Bylaw: Desirable to whom? How do you find it this way? What was your process for determining it is more desirable and cannot this process also be fallible?
If it is agreed that changing our language more accurately represents the world (an idea you may reject), then changing language is desirable if we are concerned about accuracy. However, I dont mean to claim that we become infallible if we change our language.
I didn't take it that way. What I meant is that it can be beneficial to be blunt and certain in many situations, rather than more cautious formulations, EVEN IF we are fallible. So, how do know that even if it is more accurate it is better to have a language that no longer includes this kind of ontological certainty.
As far as the rest, I understood or assumed that you thought our assessments of our subjective experience must be accurate. But I address my skepticism about that in my previous post. Could you respond to those`objections`?
"90" is only sufficient to tell us about 90 of something, something yet unclarified.
90 degrees celcius or 90 degrees kelvin, now that tells us about temperature. Both very different temperatures at that.
Quoting invizzy
"Rising" is sufficient to tell us that something is rising: an idea is rising in my awareness, a boy is rising from bed, a loaf of bread is rising in the oven, the cost of living is rising.
"Rising" alone like "90" - not qualified, means very little informationally.
3 and 4 on the other hand are discrete in meaning as numbers. They don't require further qualification when used exclusively for maths. When using concepts outside of maths on the otherhand we must qualify what those numbers pertain to.
So maths and semantic languages are not the same. One (maths) is objective, the other (spoken language) is open to interpretation unless qualified exactingly.
Thus should dissolve the contradiction you're inquiring about.
And that we are. If not in potential alone then act. Error must exist in some format/manner so that truth may exist by proxy.
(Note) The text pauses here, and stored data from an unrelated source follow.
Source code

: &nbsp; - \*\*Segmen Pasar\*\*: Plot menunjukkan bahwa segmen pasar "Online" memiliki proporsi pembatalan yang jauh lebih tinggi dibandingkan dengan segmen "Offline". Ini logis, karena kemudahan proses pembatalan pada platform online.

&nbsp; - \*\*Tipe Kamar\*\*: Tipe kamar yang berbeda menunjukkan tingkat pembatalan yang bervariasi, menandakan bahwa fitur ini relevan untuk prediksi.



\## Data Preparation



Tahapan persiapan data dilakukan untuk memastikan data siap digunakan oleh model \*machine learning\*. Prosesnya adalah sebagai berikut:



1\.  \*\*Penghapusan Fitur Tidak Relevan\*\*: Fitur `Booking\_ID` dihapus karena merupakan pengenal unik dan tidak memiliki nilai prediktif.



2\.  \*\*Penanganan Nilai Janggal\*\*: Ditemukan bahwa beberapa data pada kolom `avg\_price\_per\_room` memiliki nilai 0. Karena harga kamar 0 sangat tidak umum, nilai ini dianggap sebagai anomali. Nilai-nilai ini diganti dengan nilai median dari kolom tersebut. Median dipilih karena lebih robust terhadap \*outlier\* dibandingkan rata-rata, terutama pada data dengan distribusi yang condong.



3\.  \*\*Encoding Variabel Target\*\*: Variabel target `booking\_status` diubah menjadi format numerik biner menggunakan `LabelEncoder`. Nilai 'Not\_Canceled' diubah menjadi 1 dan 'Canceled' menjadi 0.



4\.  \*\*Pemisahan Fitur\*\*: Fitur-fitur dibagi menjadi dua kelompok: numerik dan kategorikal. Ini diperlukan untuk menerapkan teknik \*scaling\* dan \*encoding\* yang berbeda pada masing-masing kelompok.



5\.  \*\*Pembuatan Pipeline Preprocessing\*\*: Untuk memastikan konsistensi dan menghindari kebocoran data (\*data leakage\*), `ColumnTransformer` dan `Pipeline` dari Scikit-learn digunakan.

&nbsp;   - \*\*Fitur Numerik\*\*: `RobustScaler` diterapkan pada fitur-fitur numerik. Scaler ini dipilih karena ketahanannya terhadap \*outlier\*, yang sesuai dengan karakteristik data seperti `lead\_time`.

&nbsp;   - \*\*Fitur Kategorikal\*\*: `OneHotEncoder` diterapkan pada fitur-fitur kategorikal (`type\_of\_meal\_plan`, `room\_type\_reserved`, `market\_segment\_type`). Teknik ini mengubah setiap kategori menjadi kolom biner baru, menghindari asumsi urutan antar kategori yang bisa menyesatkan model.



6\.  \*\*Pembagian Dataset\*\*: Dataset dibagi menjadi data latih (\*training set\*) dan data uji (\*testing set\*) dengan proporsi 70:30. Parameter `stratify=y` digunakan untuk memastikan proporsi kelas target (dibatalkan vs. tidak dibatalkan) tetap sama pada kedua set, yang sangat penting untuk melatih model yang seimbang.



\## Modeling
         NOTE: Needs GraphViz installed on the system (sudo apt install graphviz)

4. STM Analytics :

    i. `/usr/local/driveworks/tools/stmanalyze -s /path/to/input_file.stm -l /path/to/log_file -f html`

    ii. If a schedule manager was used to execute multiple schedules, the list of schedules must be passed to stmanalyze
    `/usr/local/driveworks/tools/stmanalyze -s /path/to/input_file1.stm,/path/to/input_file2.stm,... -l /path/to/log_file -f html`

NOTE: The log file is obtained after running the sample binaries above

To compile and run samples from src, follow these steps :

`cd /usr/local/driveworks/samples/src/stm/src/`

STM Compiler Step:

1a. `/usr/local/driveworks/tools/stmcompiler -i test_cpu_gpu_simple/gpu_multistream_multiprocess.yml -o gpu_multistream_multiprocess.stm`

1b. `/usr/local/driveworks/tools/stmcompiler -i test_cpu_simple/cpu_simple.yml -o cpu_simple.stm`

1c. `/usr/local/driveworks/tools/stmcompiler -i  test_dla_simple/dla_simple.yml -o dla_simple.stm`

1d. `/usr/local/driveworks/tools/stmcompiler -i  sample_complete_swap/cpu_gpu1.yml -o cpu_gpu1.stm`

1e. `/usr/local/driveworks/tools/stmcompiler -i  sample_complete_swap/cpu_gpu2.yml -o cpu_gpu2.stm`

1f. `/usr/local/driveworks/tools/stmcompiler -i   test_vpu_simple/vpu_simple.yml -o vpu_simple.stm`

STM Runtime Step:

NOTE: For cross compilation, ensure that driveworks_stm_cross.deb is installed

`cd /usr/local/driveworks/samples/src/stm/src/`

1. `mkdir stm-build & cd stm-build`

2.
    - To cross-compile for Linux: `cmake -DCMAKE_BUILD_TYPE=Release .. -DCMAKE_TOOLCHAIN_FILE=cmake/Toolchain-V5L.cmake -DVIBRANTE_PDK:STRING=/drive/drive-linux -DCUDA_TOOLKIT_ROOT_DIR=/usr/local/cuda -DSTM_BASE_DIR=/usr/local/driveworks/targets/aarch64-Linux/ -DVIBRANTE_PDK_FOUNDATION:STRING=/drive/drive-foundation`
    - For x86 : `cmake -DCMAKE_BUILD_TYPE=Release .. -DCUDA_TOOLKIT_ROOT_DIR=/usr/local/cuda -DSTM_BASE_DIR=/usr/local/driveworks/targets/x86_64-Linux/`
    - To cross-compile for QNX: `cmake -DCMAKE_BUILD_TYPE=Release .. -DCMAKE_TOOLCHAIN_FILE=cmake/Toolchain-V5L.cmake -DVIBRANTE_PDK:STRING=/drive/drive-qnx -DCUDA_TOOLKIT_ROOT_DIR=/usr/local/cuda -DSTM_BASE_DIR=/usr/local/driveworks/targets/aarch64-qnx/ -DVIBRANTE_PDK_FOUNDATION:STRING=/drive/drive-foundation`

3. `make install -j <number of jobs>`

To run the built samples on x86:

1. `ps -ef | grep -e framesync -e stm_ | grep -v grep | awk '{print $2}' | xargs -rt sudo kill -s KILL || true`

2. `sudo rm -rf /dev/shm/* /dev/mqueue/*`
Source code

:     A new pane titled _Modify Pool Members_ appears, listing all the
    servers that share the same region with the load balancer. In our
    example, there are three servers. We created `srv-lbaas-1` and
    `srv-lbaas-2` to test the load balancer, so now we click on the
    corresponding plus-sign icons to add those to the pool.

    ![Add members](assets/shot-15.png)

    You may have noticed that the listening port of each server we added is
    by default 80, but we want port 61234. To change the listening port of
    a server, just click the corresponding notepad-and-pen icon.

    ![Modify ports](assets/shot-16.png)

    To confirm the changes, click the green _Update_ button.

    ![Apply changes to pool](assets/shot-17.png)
I think that "sufficiency" and "neccesity" can be synonyms for one another.
They need not be two things but rather one thing.
What is "true" for example is sufficient for it to be true, and neccesary for it to be "true".
For example it is sufficent for one to pee after drinking water - to meet a requirement, that the body's fluid intake and fluid loss are equal, and it is neccesary - to meet that requirement, hence it is sufficient for the purpose.
Is what? Wait for it...
Quoting Art48
Nice punchline. N-Prime is what we call the version that excludes all proper names. Your turn.